И все три были страшные, непонятные, угрожающие, и крещение с никогда не виденными черными кудрявыми орлоносыми голыми людьми и детьми, так заполнившими реку, что капли воды не осталось, было не менее страшное тех двух, — и все они отлично готовили ребенка к предназначенному ему страшному веку.
С памятником Пушкина была и отдельная игра, моя игра, а именно: приставлять к его подножию мизинную, с детский мизинец, белую фарфоровую куколку — они продавались в посудных лавках, кто в конце прошлого века в Москве рос — знает, были гномы под грибами, были дети под зонтами, — приставлять к гигантову подножью такую фигурку и, постепенно проходя взглядом снизу вверх весь гранитный отвес, пока голова не отваливалась, рост — сравнивать.

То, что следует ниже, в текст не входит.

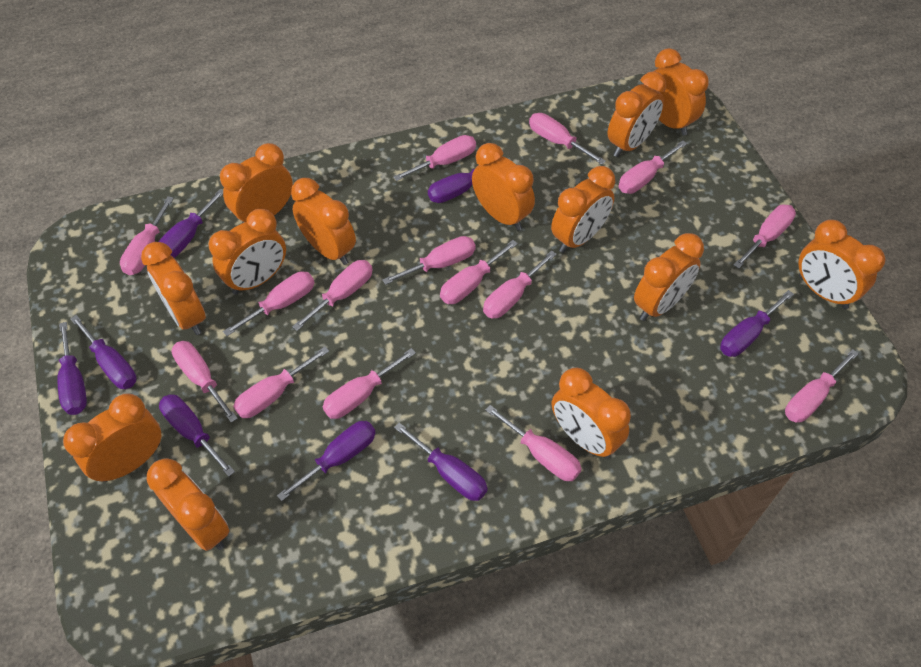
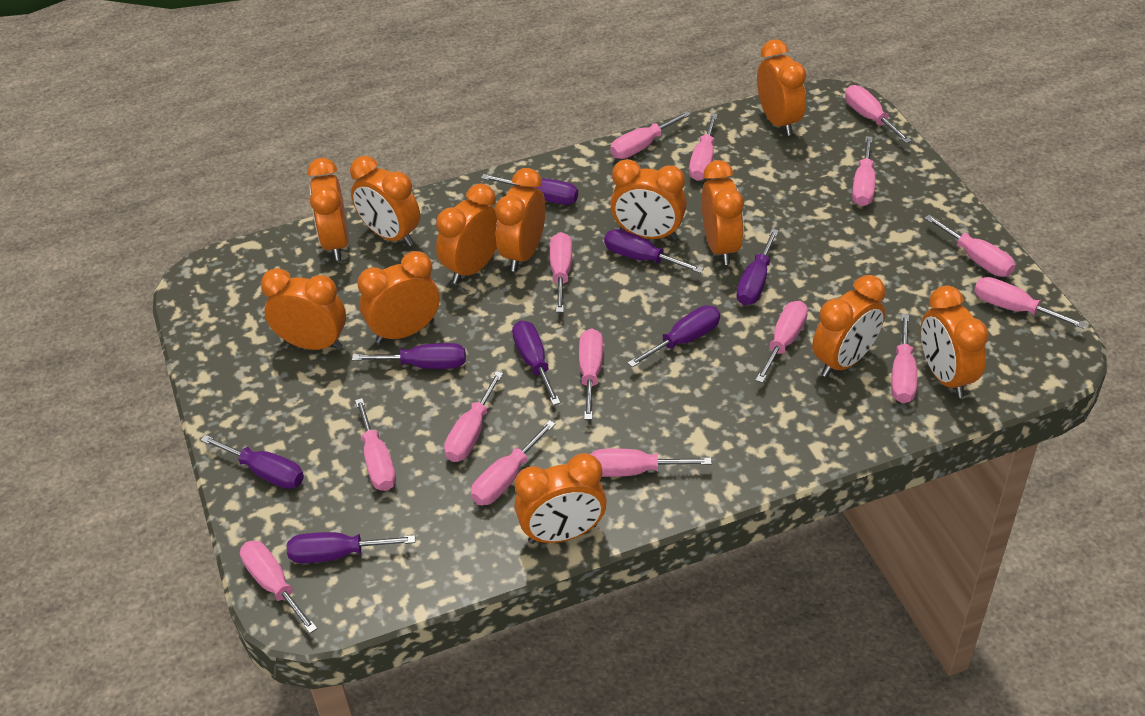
orange clock: [63,393,161,482] [141,242,206,335] [147,458,230,551] [209,209,286,295] [220,143,293,223] [291,178,356,265] [472,143,535,230] [551,166,615,253] [552,367,631,459] [607,71,666,157] [634,233,704,321] [654,48,709,136] [798,220,885,309] = 13 -> [261,268,346,350] [307,158,349,260] [350,156,420,246] [357,251,440,344] [436,184,497,284] [495,168,546,272] [515,453,607,544] [610,159,687,240] [702,160,744,265] [757,39,806,136] [812,275,885,377] [921,286,989,398] = 12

А я влюблена — в «Цыган»: в Алеко, и в Земфиру, и в ту Мариулу, и в того цыгана, и в медведя, и в могилу, и в странные слова, которыми все это рассказано. И не могу сказать об этом ни словом: взрослым — потому что краденое, детям — потому что я их презираю, а главное — потому что тайна: моя — с красной комнатой, моя — с синим томом, моя — с грудной ямкой.
— Так: «Ослы в перекидных корзинах — Детей играющих несут — Мужья и братья, жены, девы — И стар и млад вослед идут — Крик, шум, цыганские припевы — Медведя рев, его цепей».
— Ты совершенная дура и упрямее десяти ослов! (Оборачиваясь к подошедшему директору школы, Александру Леонтьевичу Зографу.) Я ее знаю, теперь будет всю дорогу на извозчике на все мои вопросы повторять: «Татьяна и Онегин!» Прямо не рада, что взяла. Ни одному ребенку мира из всего виденного бы не понравилось «Татьяна и Онегин», все бы предпочли «Русалку», потому что — сказка, понятное. Прямо не знаю, что мне с ней делать!!!
Когда мой дед, А. Д. Мейн, поставил ее между любимым и собой, она выбрала отца, а не любимого, и замуж потом вышла лучше, чем по-татьянински, ибо «для бедной все были жребии равны» — а моя мать выбрала самый тяжелый жребий — вдвое старшего вдовца с двумя детьми, влюбленного в покойницу, — на детей и на чужую беду вышла замуж, любя и продолжая любить того, с которым потом никогда не искала встречи и которому, впервые и нечаянно встретившись с ним на лекции мужа, на вопрос о жизни, счастье и т.д., ответила: «Моей дочери год, она очень крупная и умная, я совершенно счастлива…» (Боже, как в эту минуту она должна была меня, умную и крупную, ненавидеть за то, что я — не его дочь!)
Еще стихи возбуждали зависть, потому что мы во дворе никогда не играли — только им проходили — потому что вдруг у андреевских детей (семьи, снимавшей флигель) окажется скарлатина?
Я вещи и книги, а потом и своих детей, и вообще детей, неизменно любила и люблю — еще и на вес. И поныне, слушая расхваливаемую новую вещь: «А длинная?» — «Нет, маленькая повесть». — «Ну, тогда читать не буду».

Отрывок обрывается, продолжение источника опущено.